Cat smiled, a little surprise in the midst of all the tension that startled Marianne in just the right way to smile back. "So that's why you're not downstairs with your nose still in a book, studying away."

"Oh, shut up," she said fondly. "The sooner we fix this, the sooner we'll have time to study together again, instead of me getting extra lessons all the time. I've been thinking that we're looking at everything very broadly - but this about Gaffer and me and the Pinhoe family as much as it is about the history of families with both demi-gods and mortals in it.

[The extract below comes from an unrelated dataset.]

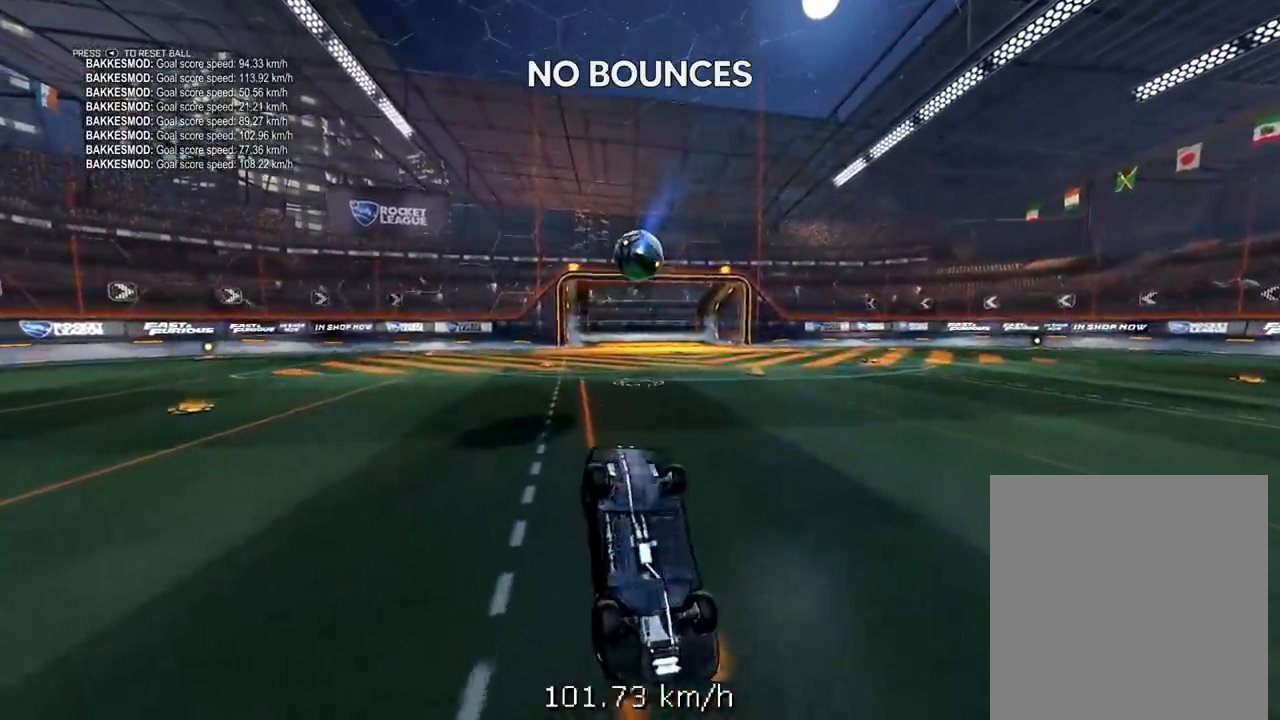
{"buttons": [], "left_stick": "down", "right_stick": "center", "events": []}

"He probably doesn't trust most of the other Pinhoes the way he trusts me and Joe, because the rest of the family can't control us that easily anymore. And I'm the one who matches his dwimmer better, even if it's not really my kind of magic, so I get the most of it. So, you see, it's all very personal. And Gaffer's power has to do with this place - with where we came from and grew up and lived, as much as it is all the kinds of woods and worlds Gaffer visits now."

It was getting a little harder for Marianne to speak. Cat and most of the Castle inhabitants knew the story of the Pinhoes, and the horrible secret they'd turned Gaffer into, but speaking about it all was still difficult.

Cat broke in, trying not to watch her too awkwardly in his worry. He hated all this fuss, but with Marianne in this state he found himself participating in all the fuss entirely naturally. "Do you think it might be possible to trace where all the power comes from, in the land? And maybe ... we could direct it somewhere else. Give it to ... the Fair Folk, perhaps? Since they're connected to the land..."

"Oh, yes!" Marianne exclaimed. "If we can do that, it would be an excellent option. I suppose we'd have to talk to Chrestomanci about it first, and see who of them have leaders at the time we sort it out, and try and see who wouldn't misuse it... But that would be the fairest thing, I think!"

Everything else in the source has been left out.